2) Respond to complaints. When people complain, they want to feel like they are being heard. It is tempting to stay quiet and just let them vent. “If I respond, it will only add fuel to the fire.” But what I see much more frequently is that unanswered gripes escalate. Other attendees start chiming in as well. The original complainer gets more and more irate and suddenly a minor frustration has turned into an all caps curse-fest. You can often cut this off early by simply acknowledging the legitimacy of the annoyance (yes, publicly). “I’m sorry you are having problems seeing the animations. We can’t fix it right now, but we will be sure to address it before our next webinar. Thanks for letting us know.” Now there isn’t much else the originator or anyone else can add. A complaint has been raised, and you have acknowledged it with a plan of action. What’s left to be said?
3) Deal with troublemakers privately. Some issues should not be dealt with in the public forum. A private technical problem or user error doesn’t need to interrupt everyone else’s discussion stream. Inappropriate contributions may deserve a warning message in private. Hopefully your software has a way to send a private message to an individual attendee even in a public chat room. If it doesn’t, you might want to reconsider your vendor.

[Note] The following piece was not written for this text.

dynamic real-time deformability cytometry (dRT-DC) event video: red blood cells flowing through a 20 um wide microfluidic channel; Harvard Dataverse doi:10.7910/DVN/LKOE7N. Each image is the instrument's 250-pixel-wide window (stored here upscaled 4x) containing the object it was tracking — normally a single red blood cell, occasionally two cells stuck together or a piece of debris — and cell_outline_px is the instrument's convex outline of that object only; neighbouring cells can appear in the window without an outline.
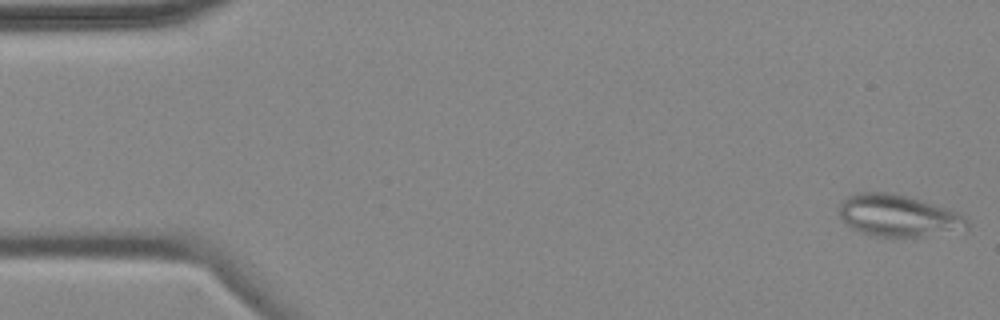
{"species": "common noctule bat (a hibernating species)", "species_latin": "Nyctalus noctula", "temperature_condition": "cold", "stored_images_in_passage": 5, "camera_frame_rate_fps": 3000, "um_per_image_px": 0.085, "animal": {"sex": "female", "body_mass_g": 18.4}, "frame": {"image": 1, "passage_image": 1, "time_ms": 0.0, "image_size_px": [1000, 320], "cell_outline_px": [[972, 224], [968, 228], [924, 236], [876, 236], [860, 232], [852, 228], [840, 216], [840, 204], [848, 196], [856, 192], [888, 192], [908, 196], [960, 212]], "centroid_in_image_um": [76.38, 18.32], "position_along_channel_um": 8.6, "area_um2": 30.98}}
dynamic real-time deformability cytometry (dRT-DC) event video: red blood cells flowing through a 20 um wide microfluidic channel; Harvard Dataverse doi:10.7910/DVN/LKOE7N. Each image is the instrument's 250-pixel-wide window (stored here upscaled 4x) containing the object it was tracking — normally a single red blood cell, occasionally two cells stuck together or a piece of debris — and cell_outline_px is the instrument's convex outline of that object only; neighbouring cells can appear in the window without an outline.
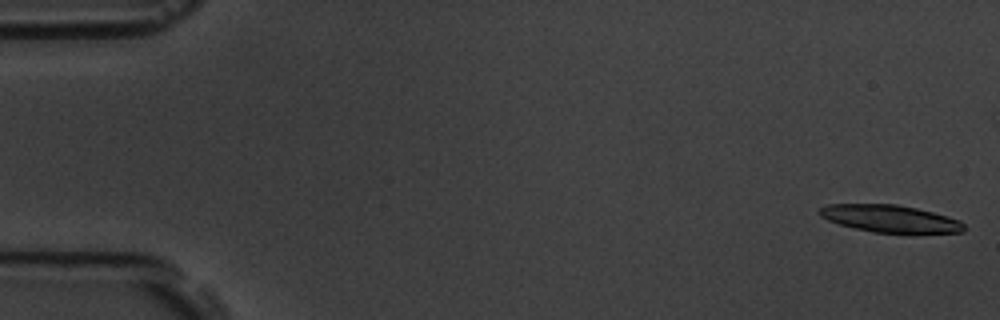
{"species": "common noctule bat (a hibernating species)", "species_latin": "Nyctalus noctula", "temperature_condition": "room temperature", "stored_images_in_passage": 6, "segment_of_instrument_passage": [1, 2], "camera_frame_rate_fps": 3000, "um_per_image_px": 0.085, "animal": {"sex": "male", "body_mass_g": 19.5, "forearm_length_mm": 54.6}, "frame": {"image": 1, "passage_image": 1, "time_ms": 0.0, "image_size_px": [1000, 320], "cell_outline_px": [[964, 232], [872, 232], [840, 224], [828, 220], [820, 216], [816, 212], [820, 208], [828, 204], [896, 204], [916, 208], [948, 216], [960, 220], [964, 224]], "centroid_in_image_um": [75.62, 18.57], "position_along_channel_um": 9.4, "area_um2": 22.66}}
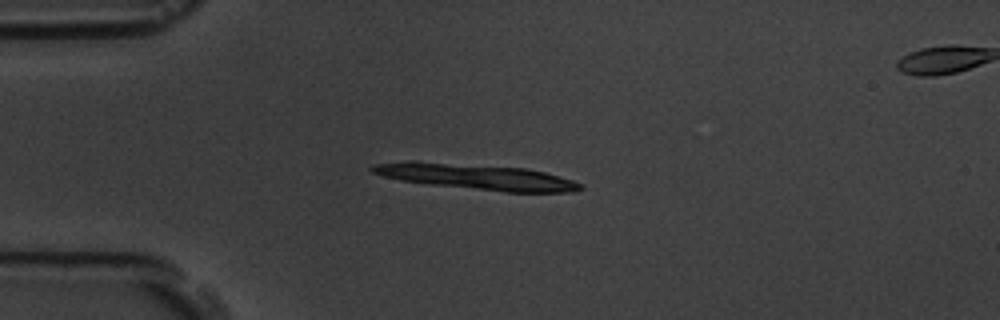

4) Quickly answer “is this actually a live session?” The whole point of a live webinar is to build a sense of two-way collaboration. If people think they are just watching a prerecorded presentation and that they are being played for chumps, they can become non-receptive. If you are using prerecorded content, try to find a webinar product that lets you see and respond to live chat while the content is playing.
5) Be prepared to remove inappropriate posts or attendees. One of the features I love in omNovia is the ability to delete an individual chat message from the discussion stream. I have removed messages from people advertising their business, messages abusing other attendees, messages accidentally typed by presenters thinking they were communicating privately with the hosting team, and more. This is still an unusual feature and I wish more vendors would implement it. If you can’t remove individual messages, you may need to boot an abusive attendee right out of your webinar. Learn how to do this and give your chat monitor the authority to do so.
6) Consider switching between private and public chat during the webinar. Again, this functionality may or may not be possible in your web conferencing product. I will often use an open chat panel for ten minutes before the official webinar start time. We can chit-chat about the weather, where people are located, or other innocuous topics. I want attendees to see that this is live, collaborative, and safe to participate. Then during my main presentation I might go to privatized chat. If I want to get some brainstorming or open participation, I can switch back to public mode again. Adobe Connect has one of the best implementations of this functionality, as you can switch between multiple chat windows. This lets you open up chat for a specific purpose without showing all the other comments and questions that have been coming in behind the scenes. Very convenient!
I think a half dozen tips are probably sufficient for you to get the idea. Attendee chat is one of the best features of web conferencing, but it can definitely be a double-edged sword. How you prepare and manage it has an effect on the professionalism with which you come across.